Woolworths said on Monday that Susman and the company’s lead independent director, Tom Boardman, would step down after the 2019 AGM. The retailer appointed Hubert Brody, a former CEO of Imperial Holdings and Sanlam’s Personal Finance as deputy chairman,  in anticipation that he will take over.  Brody has served on the board since 2014. Boardman will be replaced by independent nonexecutive director Zarina Bassa.

Patrice Rassou, head of equities at Sanlam Investment Management said Woolworths’s board has appointed “very capable” individuals . He doesn’t anticipate a change in strategy. 

While Susman will officially step down next year, he will  maintain his  life-long relationship with Woolworths, becoming an honorary president.He will retain an office at Woolworths’s headquarters in Cape Town.

Jean Pierre Verster, portfolio manager at Fairtree Capital said the honorary president title was an acknowledgement of the role Susman has played in building Woolworths into a leading retailer in SA.

“Although Woolworths has operations in Australia, the biggest part of the business is in SA and he played a crucial role in building that. It looks like he will continue being involved in the company’s social responsibility strategy.”

The company has made headlines lately as a result of its botched move to Australia, which saw it report its first annual loss since listing in 1997. It said earlier this month that it was pulling the David Jones brand in SA, having written down the value of that business by as much as A$713m (about R7.5bn), after paying more than R20bn for it four years ago.

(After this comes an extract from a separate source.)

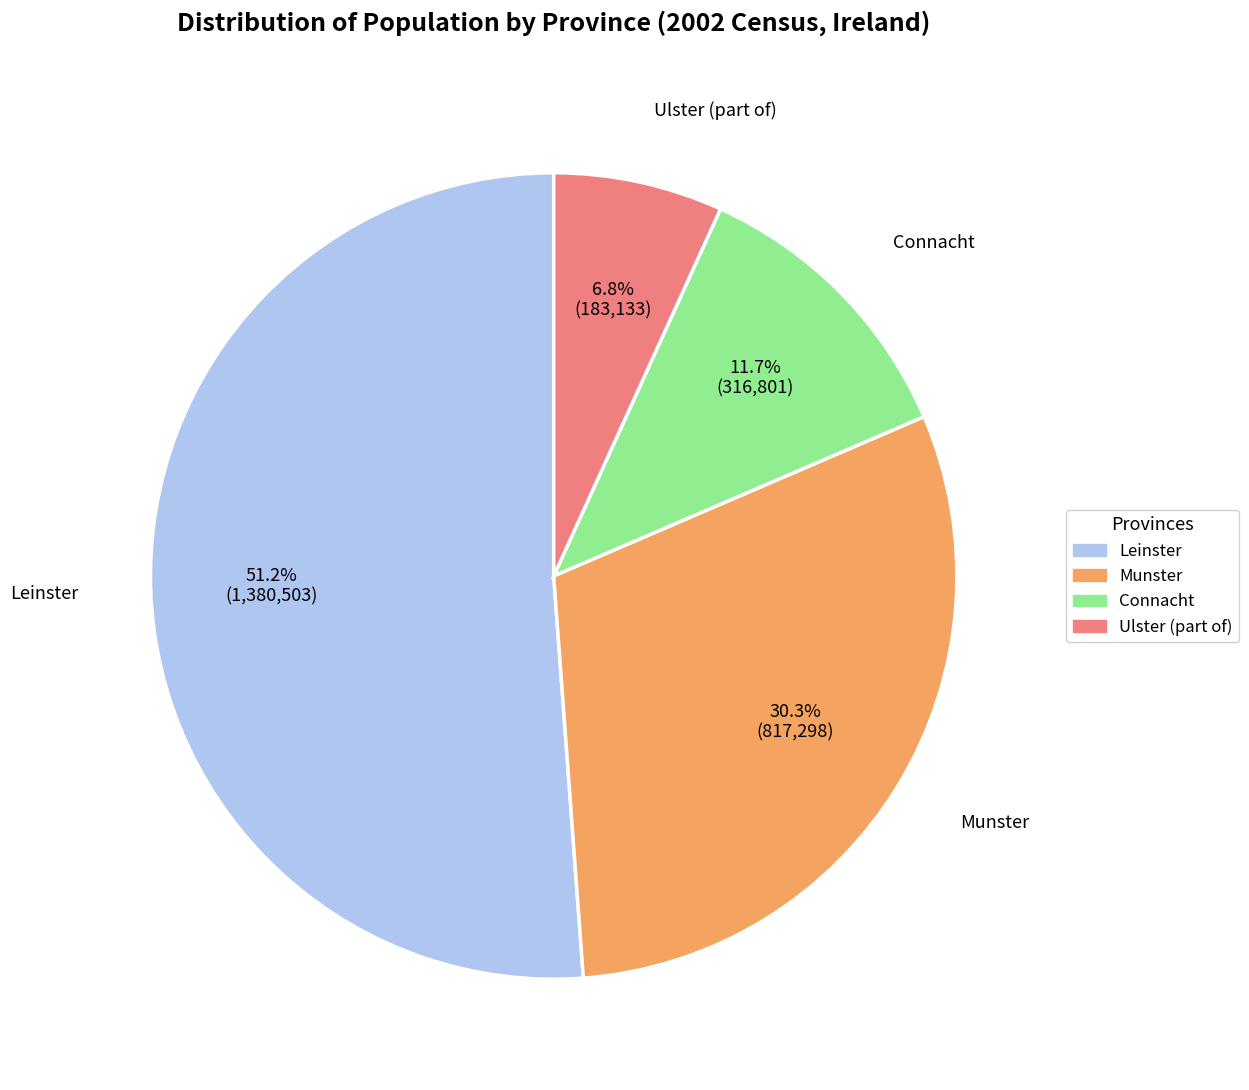

Which category accounts for the majority?

Leinster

Susman is the second-generation in his family to have led Woolworths. His father, David played a vital role in Woolworths's early years, especially the formation of Wooltru. Simon joined Woolworths in 1982 and was instrumental in the formation of Woolworths’s food business. He served as the retailer’s CEO for ten years from 2000 to 2010, a period in which Woolworths's share price rose from R2,60 to over R26.